Forthcoming
Research Articles

Between Grazing and Gathering: Plant Knowledges, Belonging and Becoming in the Swiss Alps

Maria Lee Kernecker
Leibniz Centre for Agricultural Landscape Research

Published 2025-09-12

Keywords

  • biodiversity,
  • more-than-human geography,
  • transhumance,
  • mountain farming,
  • pastoralism,
  • autoethnography,
  • Multi-Species
  • ...More
    Less

How to Cite

Kernecker, Maria Lee. 2025. “Between Grazing and Gathering: Plant Knowledges, Belonging and Becoming in the Swiss Alps”. Plant Perspectives, September. https://doi.org/10.3197/WHPPP.63876246815913.

Abstract

Alpine summer pastures with high plant diversity emerged through millennia of farmers grazing their animals at higher elevations during the summer months. In the past decades, as plants have migrated uphill, changing the species composition in Alpine pastures, the economic viability of mountain agriculture has simultaneously declined, and who cares for which animals in summer pastures throughout the European Alps has shifted. In the Swiss Alps, seasonal workers from neighbouring countries make up a large portion of shepherds and cheesemakers involved in transhumance. Here, I aim to contribute to a deeper understanding of how the interactions between humans, animals and plants shape changes in alpine landscapes and their meanings.
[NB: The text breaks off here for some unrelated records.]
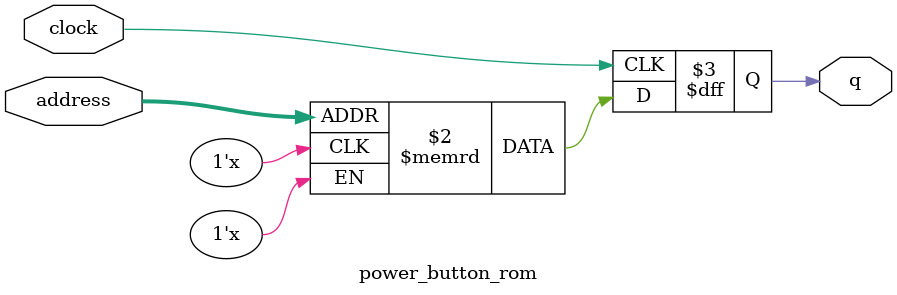
<source format=sv>
module power_button_rom (
	input logic clock,
	input logic [10:0] address,
	output logic [0:0] q
);

logic [0:0] memory [0:1759] /* synthesis ram_init_file = "./power_button/power_button.mif" */;

always_ff @ (posedge clock) begin
	q <= memory[address];
end

endmodule

</source>
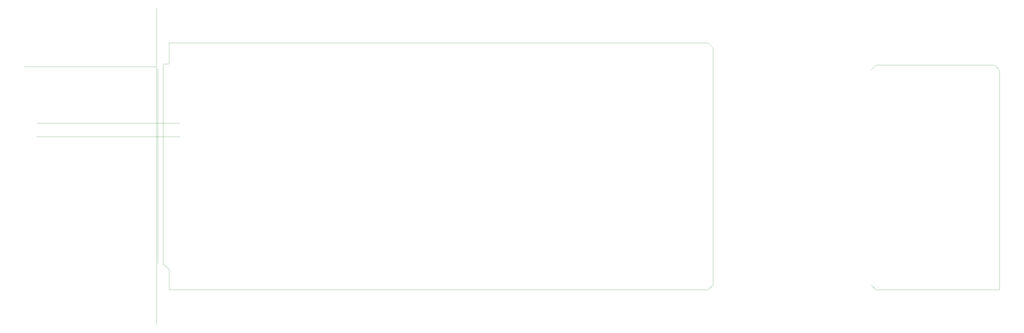
<source format=gm1>
G04*
G04 #@! TF.GenerationSoftware,Altium Limited,Altium Designer,24.7.2 (38)*
G04*
G04 Layer_Color=16711935*
%FSLAX25Y25*%
%MOIN*%
G70*
G04*
G04 #@! TF.SameCoordinates,7466D0F8-E9CD-42B0-AAD5-FE8217CC6D43*
G04*
G04*
G04 #@! TF.FilePolarity,Positive*
G04*
G01*
G75*
%ADD12C,0.00394*%
D12*
X1123995Y350394D02*
X1131868Y358268D01*
X1320845D01*
X1328719Y350394D01*
Y0D02*
Y350394D01*
X1324782Y0D02*
X1328719D01*
X1123995Y7874D02*
X1131868Y0D01*
X1324782D01*
X864327Y0D02*
X872200Y7873D01*
X5906Y0D02*
X864327D01*
X872200Y7873D02*
X872200Y385828D01*
X-787Y39370D02*
X4331Y34252D01*
X-3150Y39370D02*
X-787D01*
X-3937Y40157D02*
X-3150Y39370D01*
X-3937Y40157D02*
Y358662D01*
X-2362Y360236D01*
X4724D01*
X5906Y361417D01*
Y393701D01*
X864327Y393701D01*
X872200Y385828D01*
X5906Y0D02*
Y32677D01*
X4331Y34252D02*
X5906Y32677D01*
X-224410Y355620D02*
X-14451D01*
X-204331Y265748D02*
X22441D01*
X-205118Y244095D02*
X22441D01*
X-13953Y-56056D02*
Y449456D01*
X-12087Y352405D02*
X-12087Y42555D01*
M02*

</source>
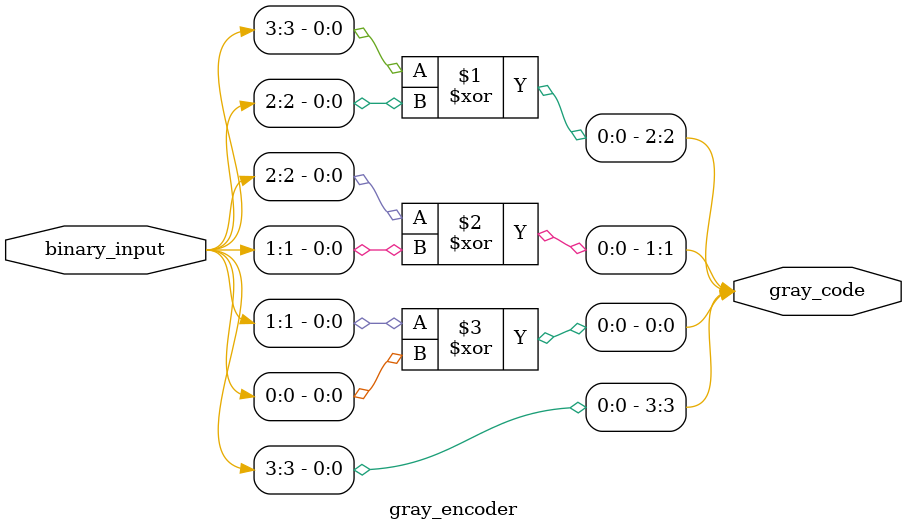
<source format=v>
module gray_encoder (
    input  [3:0] binary_input,
    output [3:0] gray_code
);


  assign gray_code[3] = binary_input[3];


  assign gray_code[2] = binary_input[3] ^ binary_input[2];
  assign gray_code[1] = binary_input[2] ^ binary_input[1];
  assign gray_code[0] = binary_input[1] ^ binary_input[0];

endmodule


</source>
Drawing on autoethnographic methodologies, I reflect on my experiences as a shepherd in the Swiss Alps over several summers to explore how my growing knowledge of plants through herding and my own foraging anchored my relationship to the Alp and led me to think more deeply about approaches to conservation in regions characterised by alpine farming. While local farmers and members of the communities relate to plants mostly through animals, as a herder, I grew my plant knowledge based on species I could use for teas and as food for myself. As my knowledge about local plants grew, my relationship to place became more tightly attached, and accentuated a different relationship to plants from that which I observed among the local community. Based on my evolving relationships with the Alp, I suggest that plant knowledges provide an entry point to studying continuous becoming in places traditionally associated with high conservation value, providing an emergent perspective on the alpine pastures of the future.